The RSMLT-based user distribution layer fans out to stacks
of ERS 5520 switches in the wiring closets, which are attached via Layer 2
SMLT; this provides multipath connections and connection failover for desktop
users. In the data center, six 8600s attach hundreds of servers 〞 used for all
of the Times' internal business and production applications. RSMLT provides
redundancy for these connections, as well as the dual-10G links between each
pair of 8600s at every layer of the network. Pairs of 8600 switches at the WAN
edge are also used to aggregate external-facing VPN devices, firewalls, PSTN
gateways, and other remote access links.
The VoIP architecture is based on Nortel's Communication Server (CS) 1000
platform, a server-based IP PBX; it's based on Nortel's Meridian PBX feature set, hosted on an IP
server running the VxWorks real-time operating system from WindRiver Systems.
A redundant pair of CS1000s will serve around 3,600 IP phones in the news,
advertising, circulation and other departments, as well as 300 IP softphones
deployed in the Times' classified/display advertising call center.
The CS 1000s provide centralized management of over 34
media gateways and 18 signaling servers—distributed appliances deployed
throughout the network to provide VoIP call setup and signaling for various
groups around the LAN.
Security built
in
The Times is also rolling out a wide range of Nortel gear
to protect its LAN infrastructure, and to keep out insecure or unauthorized
users. Nortel's NAC technology, based on the Secure Network Access (SNA)
appliance, will be used to enforce user authentication via the Enterprise
Switch (ES) 5520 switches at the edge with power over Ethernet. Two SNA boxes
will sit behind ES 5520s at LAN edge. The SNA product allows IT staff to set
policies on what types of users and devices can attach to the network, and
what they can do once authenticated. Newsroom and advertising departments, for
instance, can be prevented from accessing servers on each other's segments.
Fronting The CS1000 IP PBXs are Secure Multimedia
Controllers (SMCs), an internal firewall appliance that protects Nortel IP
phones and IP PBXs from denial of service attacks. The SMCs also provide
authentication for IP phones, and encrypt VoIP signaling and data streams
between the CS1000 infrastructure and IP phones.
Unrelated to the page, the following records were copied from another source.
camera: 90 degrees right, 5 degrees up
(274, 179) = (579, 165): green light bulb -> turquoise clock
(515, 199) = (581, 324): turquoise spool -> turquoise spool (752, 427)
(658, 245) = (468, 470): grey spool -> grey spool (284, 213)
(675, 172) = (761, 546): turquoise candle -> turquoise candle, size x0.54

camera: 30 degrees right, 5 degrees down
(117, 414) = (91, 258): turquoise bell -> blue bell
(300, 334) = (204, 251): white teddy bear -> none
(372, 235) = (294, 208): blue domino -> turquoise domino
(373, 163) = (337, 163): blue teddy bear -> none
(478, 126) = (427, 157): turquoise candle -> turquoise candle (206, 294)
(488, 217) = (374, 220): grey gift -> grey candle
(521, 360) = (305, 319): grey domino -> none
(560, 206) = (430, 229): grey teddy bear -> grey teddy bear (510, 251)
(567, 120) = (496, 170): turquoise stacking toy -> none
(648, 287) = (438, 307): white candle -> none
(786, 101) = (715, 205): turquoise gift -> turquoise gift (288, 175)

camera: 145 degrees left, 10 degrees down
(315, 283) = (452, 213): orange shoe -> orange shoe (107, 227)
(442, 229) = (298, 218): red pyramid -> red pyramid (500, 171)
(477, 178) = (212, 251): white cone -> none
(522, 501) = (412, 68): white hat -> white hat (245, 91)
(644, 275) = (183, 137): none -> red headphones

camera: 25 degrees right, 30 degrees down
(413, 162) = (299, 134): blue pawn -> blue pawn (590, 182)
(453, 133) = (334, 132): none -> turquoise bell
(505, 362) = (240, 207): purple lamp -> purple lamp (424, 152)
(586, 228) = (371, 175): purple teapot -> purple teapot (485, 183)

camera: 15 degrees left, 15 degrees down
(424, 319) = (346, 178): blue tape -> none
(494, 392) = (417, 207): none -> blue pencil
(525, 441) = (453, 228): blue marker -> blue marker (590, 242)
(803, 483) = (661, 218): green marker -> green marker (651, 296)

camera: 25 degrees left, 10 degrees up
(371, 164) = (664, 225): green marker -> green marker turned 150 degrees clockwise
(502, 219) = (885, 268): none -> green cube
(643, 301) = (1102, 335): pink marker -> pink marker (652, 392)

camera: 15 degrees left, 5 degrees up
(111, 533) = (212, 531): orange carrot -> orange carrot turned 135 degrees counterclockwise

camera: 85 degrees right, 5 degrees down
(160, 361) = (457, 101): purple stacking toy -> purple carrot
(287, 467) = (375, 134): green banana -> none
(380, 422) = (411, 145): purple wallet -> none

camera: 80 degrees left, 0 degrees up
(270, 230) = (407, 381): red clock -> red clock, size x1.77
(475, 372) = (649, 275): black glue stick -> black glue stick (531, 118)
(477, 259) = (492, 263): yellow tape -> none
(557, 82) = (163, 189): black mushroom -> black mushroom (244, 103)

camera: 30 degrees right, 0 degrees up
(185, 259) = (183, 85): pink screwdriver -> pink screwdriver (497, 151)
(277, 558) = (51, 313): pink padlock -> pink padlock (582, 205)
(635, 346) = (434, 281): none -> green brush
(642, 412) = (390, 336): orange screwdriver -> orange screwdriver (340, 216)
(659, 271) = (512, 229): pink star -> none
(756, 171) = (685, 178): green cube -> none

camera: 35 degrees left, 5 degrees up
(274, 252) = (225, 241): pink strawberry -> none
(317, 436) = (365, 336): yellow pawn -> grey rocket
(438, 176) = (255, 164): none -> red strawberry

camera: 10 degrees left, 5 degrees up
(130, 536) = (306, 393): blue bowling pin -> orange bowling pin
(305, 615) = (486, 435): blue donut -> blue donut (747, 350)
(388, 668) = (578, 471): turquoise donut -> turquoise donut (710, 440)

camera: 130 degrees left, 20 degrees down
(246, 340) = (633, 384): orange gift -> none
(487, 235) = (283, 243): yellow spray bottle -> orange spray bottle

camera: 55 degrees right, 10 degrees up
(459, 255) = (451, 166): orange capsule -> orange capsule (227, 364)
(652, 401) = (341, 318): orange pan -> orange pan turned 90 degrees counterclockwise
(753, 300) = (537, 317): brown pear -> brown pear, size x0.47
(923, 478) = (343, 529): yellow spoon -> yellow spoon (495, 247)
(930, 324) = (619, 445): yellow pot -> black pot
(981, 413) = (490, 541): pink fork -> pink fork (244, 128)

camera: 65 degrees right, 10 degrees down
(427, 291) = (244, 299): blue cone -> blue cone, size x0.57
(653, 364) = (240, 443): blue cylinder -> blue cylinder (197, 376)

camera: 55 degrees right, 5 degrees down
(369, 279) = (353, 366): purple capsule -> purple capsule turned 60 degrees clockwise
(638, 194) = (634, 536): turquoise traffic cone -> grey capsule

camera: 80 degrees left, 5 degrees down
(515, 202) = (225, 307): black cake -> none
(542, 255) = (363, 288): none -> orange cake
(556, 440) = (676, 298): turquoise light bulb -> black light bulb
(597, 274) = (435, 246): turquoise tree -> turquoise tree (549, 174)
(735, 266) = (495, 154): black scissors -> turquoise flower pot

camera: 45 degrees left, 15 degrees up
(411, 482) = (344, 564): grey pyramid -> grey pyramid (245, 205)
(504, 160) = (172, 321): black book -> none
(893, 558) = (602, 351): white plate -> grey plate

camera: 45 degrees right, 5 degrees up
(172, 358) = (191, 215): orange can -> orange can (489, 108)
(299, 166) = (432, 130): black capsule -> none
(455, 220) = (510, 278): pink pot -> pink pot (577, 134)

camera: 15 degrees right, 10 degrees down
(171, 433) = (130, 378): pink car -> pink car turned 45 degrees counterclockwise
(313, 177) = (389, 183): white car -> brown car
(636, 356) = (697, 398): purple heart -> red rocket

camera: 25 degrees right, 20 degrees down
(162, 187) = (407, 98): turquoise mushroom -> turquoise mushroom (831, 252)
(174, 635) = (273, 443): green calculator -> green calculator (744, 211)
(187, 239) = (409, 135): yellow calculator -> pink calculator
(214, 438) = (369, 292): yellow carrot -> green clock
The Times is also building security into its LAN core,
with blades inside two of the 8600 switches running the Snort IPS system from
Sourcefire. (The blades are Nortel hardware running the Snort code.) These two
blades communicate with 10 Threat Protection Sensors (TPS) appliances deployed
at the WAN and Internet edge connections, as well as internal LAN segments.
The TPS appliances monitor for suspicious traffic and send data back to the
blades in the 8600 switches, which correlate the data and direct the TPS
appliances to stop suspicious network flows.
This end-to-end security capability was a very significant
"other thing§ that put Nortel over the top of the Avaya/Cisco products the
company looked at. "We were most impressed with the way the security
capabilities surrounded the entire Nortel [infrastructure]" Kraft says.